The $35 dollar price point was a lie, much like the price of nearly any small/"portable" piece of hardware.
I thought they were pretty clear about what the $35 gives you.
You pretty much have to buy a case if you want this thing to last, and that's at the very least $10.
Depends on how you treat it. If you don't abuse it you really don't need a case.
Then there's the micro USB power supply which requires 5v at about 500mah. I dunno what makes anyone think that a charger like that would be laying around. I have a micro USB phone charger, but it maxes at 250mah. So that was another $10.

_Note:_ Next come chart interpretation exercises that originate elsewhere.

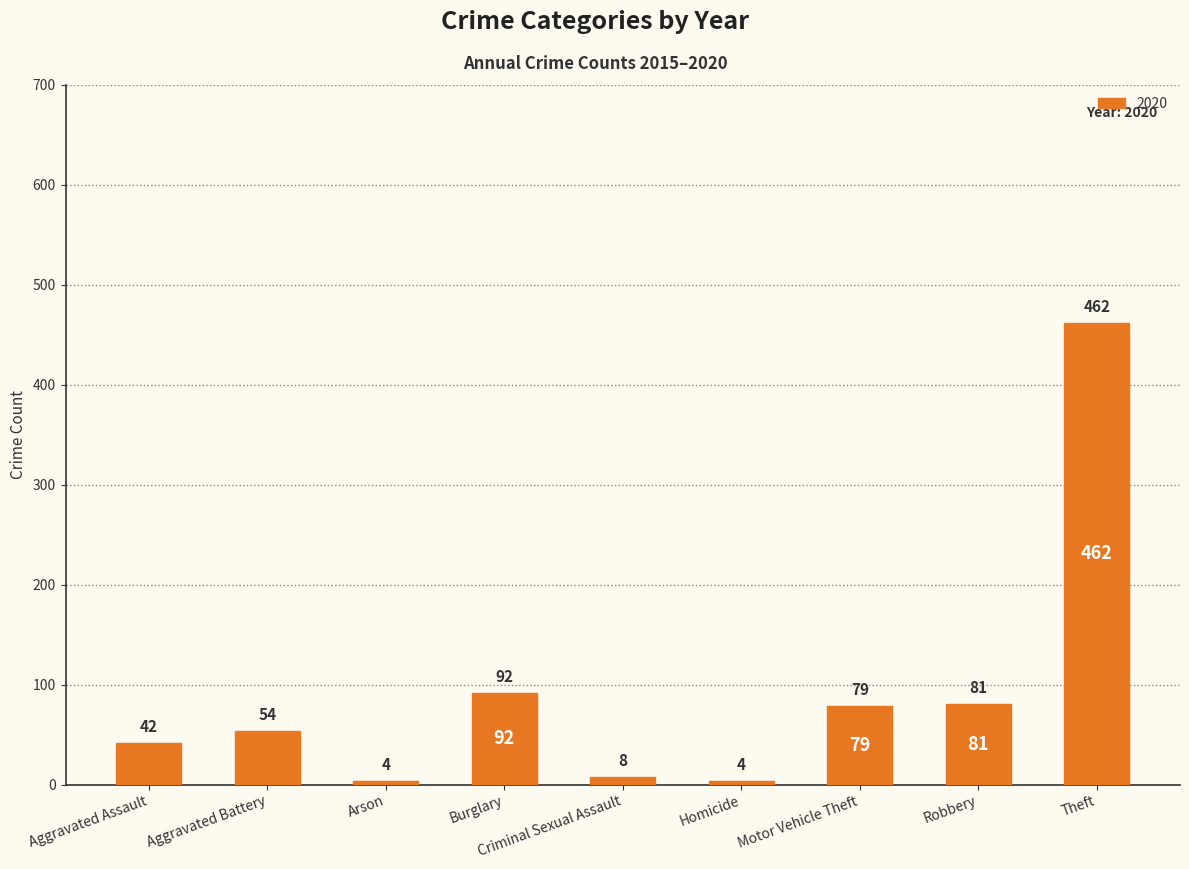

What is the approximate value at Motor Vehicle Theft?

79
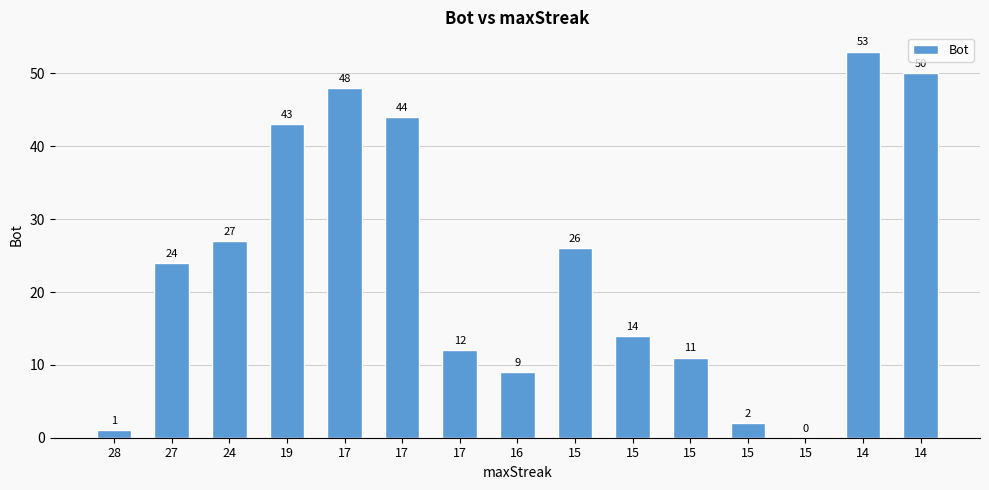

Where does the data first go above 24?

24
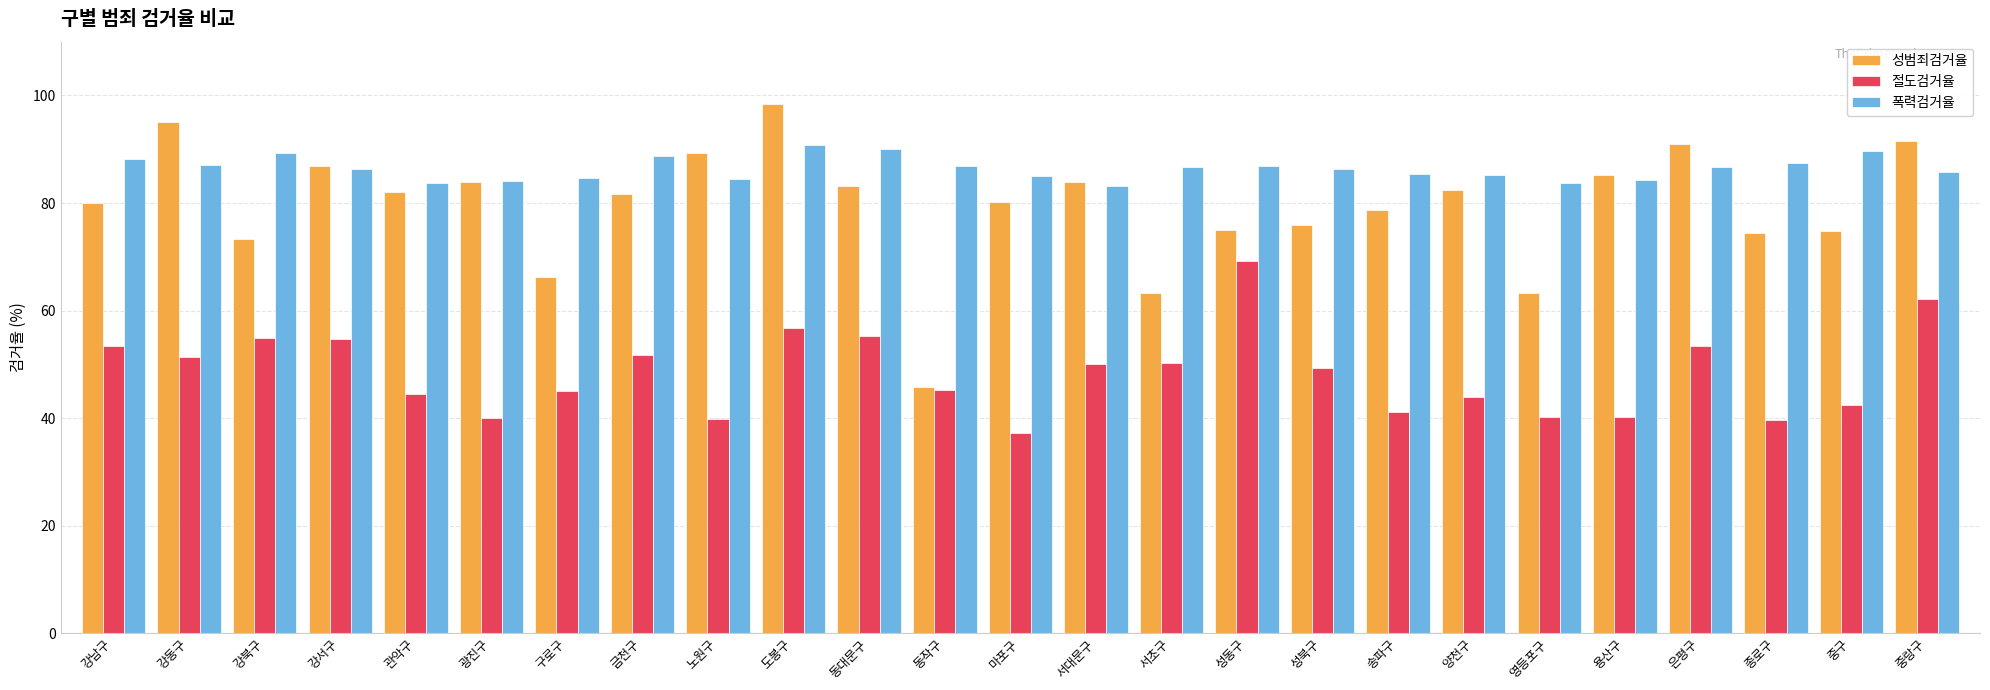

What is the lowest value of the 절도검거율 series?

37.2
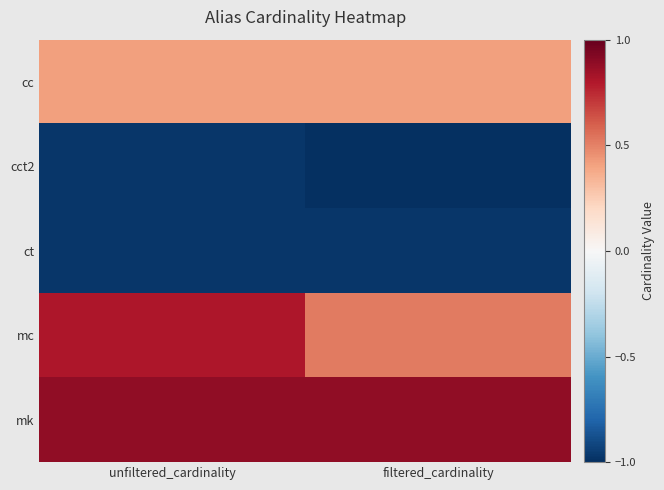

Reading left to right, what are all the values shown in this chart?

cc: unfiltered_cardinality=0.4	filtered_cardinality=0.4
cct2: unfiltered_cardinality=-1.0	filtered_cardinality=-1.0
ct: unfiltered_cardinality=-1.0	filtered_cardinality=-1.0
mc: unfiltered_cardinality=0.8	filtered_cardinality=0.5
mk: unfiltered_cardinality=0.9	filtered_cardinality=0.9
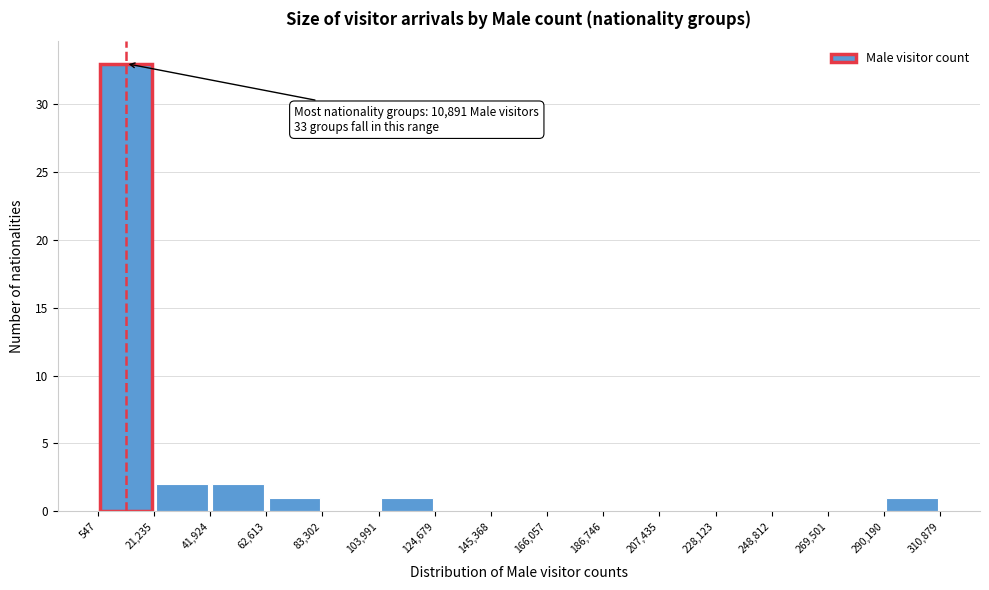

Which range on the x-axis has the tallest bar?

547 to 21,235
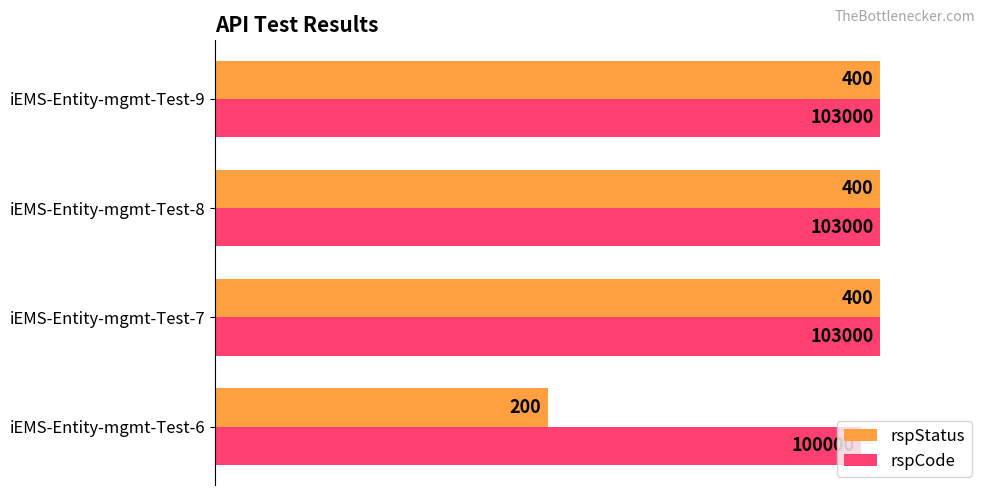

What are all the series names shown in the legend?

rspStatus, rspCode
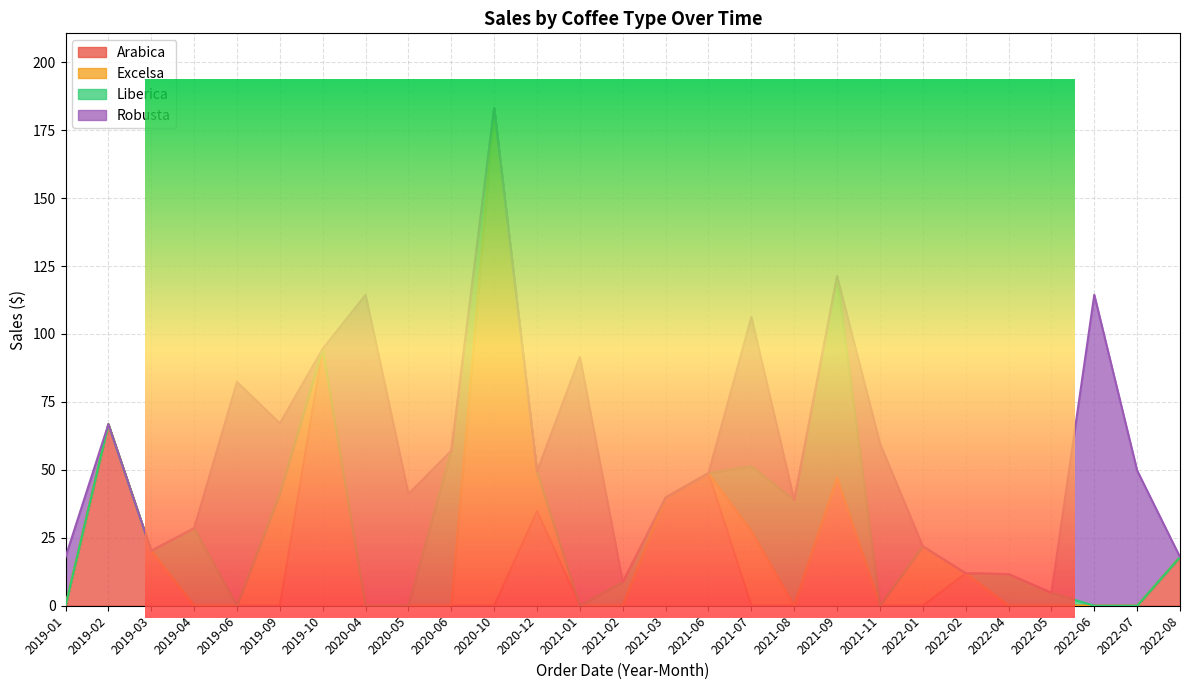

At which label does Arabica first exceed 20?

2019-01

Really? I can power it through my micro USB phone cable just fine... Besides, in USB 2.0 a unit can draw 500 mA of power just fine, at least as specified by USB 2.0 (and assuming Wikipedia isn't lying). If you just use a standard USB 2.0 connection you're fine, and I'd say most people have such a connection readily available.
Then there's the SD card, which ranges between 10 and 30 dollars. We'll call it $15 to be fair.
I've got spare SD cards laying around. Sure, you may not, but many people do, and if you don't you can get a dirt cheap 4GB one for under $10.
Altogether that's around $70 for this "computer" that's completely painful to use from the start.
I'm not sure how to say this, but if you're expecting something fancy for $70, it's not gonna happen.
I think people get their hopes up too high for the Pi. It wasn't ever meant to be a "here's a pretty tutorial on how to get into Linux and computer stuff;" it's more of a "here's a cheap little thing you can tinker the heck out of." Additionally, as has been mentioned, a lot of the beginners that are targeted are beginners in a classroom, with an instructor to guide them. I understand it may not have been what you expected (and maybe it was marketed to you in a less-than-ideal way), which is unfortunate.
I don't know what doubts I'd have about the Pi. What exactly are you doubting? Frustrations I can understand, but I'm not sure about doubts.